Costa também afirmou que o presidente da República, Luiz Inácio Lula da Silva (PT), participará dos lançamentos no Piauí (em 31 de agosto) e no Rio Grande do Norte (em 1º de setembro).
A terceira edição do Programa de Aceleração do Crescimento (PAC) foi lançada pelo governo federal no último dia 11. O Novo PAC tem o desafio de focar em obras de infraestrutura que promovam a sustentabilidade.
Os investimentos públicos federais previstos são de R$ 371 bilhões para os próximos quatro anos em áreas como transportes, energia, infraestrutura urbana, inclusão digital, infraestrutura social inclusiva e água para todos.

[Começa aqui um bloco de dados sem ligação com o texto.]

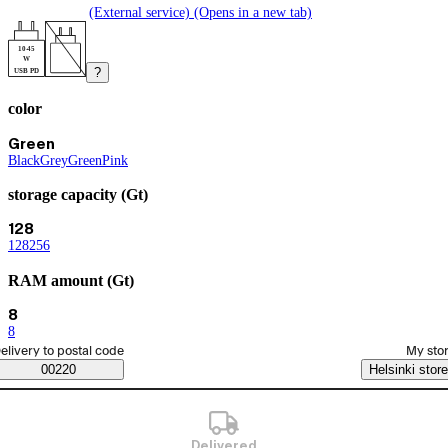
(External service) (Opens in a new tab)
10-45
W
?
USB PD
color
Product variants
Current selection Green
Green
Black
(
Grey
color
(
Green
color
)
)
(
Pink
color
(
color
)
)
storage capacity (Gt)
Current selection 128
128
128
(
256
storage capacity (Gt)
(
storage capacity (Gt)
)
)
RAM amount (Gt)
Current selection 8
8
8
(
RAM amount (Gt)
)
elect order method
elivery to postal code
My sto
Saatavuustiedot
00220
Helsinki store
Delivered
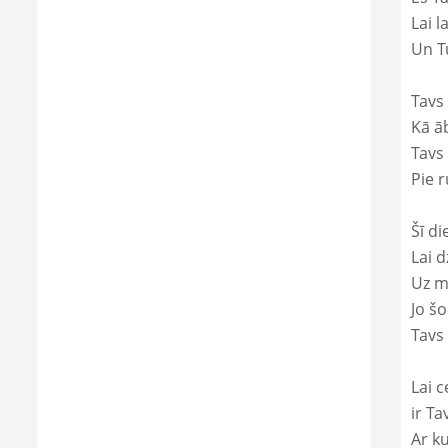
Lai l
Un Tu
Tavs 
Kā āb
Tavs 
Pie r
Šī di
Lai 
Uz mi
Jo š
Tavs 
Lai c
ir Ta
Ar ku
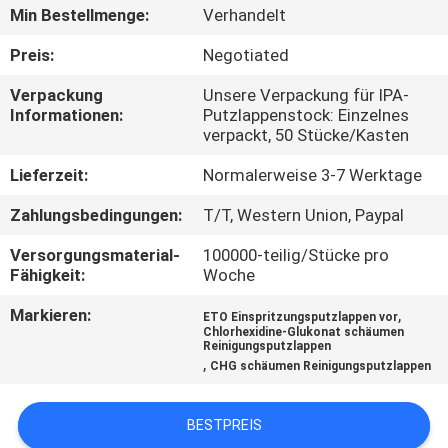
Min Bestellmenge:
Verhandelt
TRETEN
Preis:
Negotiated
SIE
Verpackung
Unsere Verpackung für IPA-
MIT
Informationen:
Putzlappenstock: Einzelnes
verpackt, 50 Stücke/Kasten
UNS
IN
Lieferzeit:
Normalerweise 3-7 Werktage
VERBINDUNG
Zahlungsbedingungen:
T/T, Western Union, Paypal
Versorgungsmaterial-
100000-teilig/Stücke pro
NACHRICHTEN
Fähigkeit:
Woche
Markieren:
,
ETO Einspritzungsputzlappen vor
Chlorhexidine-Glukonat schäumen
FORDERN
Reinigungsputzlappen
,
CHG schäumen Reinigungsputzlappen
SIE
EIN
BESTPREIS
ZITAT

A previsão é que os investimentos públicos federais em infraestrutura sejam triplicados nos próximos anos, em comparação a anos anteriores. Além de recursos do orçamento da União, o novo PAC contará com recursos de estatais, financiamento de bancos públicos e do setor privado, por meio de concessões e parcerias público-privadas. É previsto que um total de R$ 1,7 trilhão seja investido, incluindo verbas oriundas da Petrobras.

A primeira etapa do PAC será composta por empreendimentos propostos pelos ministérios e por governadores. Uma segunda etapa terá início em setembro, com uma seleção pública para estados e municípios. Os principais objetivos do novo PAC são incrementar os investimentos, garantir a infraestrutura econômica, social e urbana, melhorar a competitividade e gerar emprego de qualidade.
Geração de empregos
Durante o lançamento do Novo PAC, no Theatro Municipal do Rio de Janeiro, o ministro da Fazenda, Fernando Haddad (PT), falou sobre uma das intenções do programa, que é gerar empregos de qualidade.
"O desafio deste plano não é apenas gerar empregos, mas gerar empregos de qualidade, baseados em produtos de valor agregado. Não queremos apenas produzir aço. Queremos fazer o aço verde, a partir de energia limpa e renovável", garantiu.
Ele também ressaltou que o Novo PAC tem benefícios para causas sociais e ambientais: "O PAC não é apenas um instrumento de combate à fome e à miséria. É um plano de combate também às mudanças climáticas, uma nova forma de desenvolvimento econômico e social com preocupações ambientais".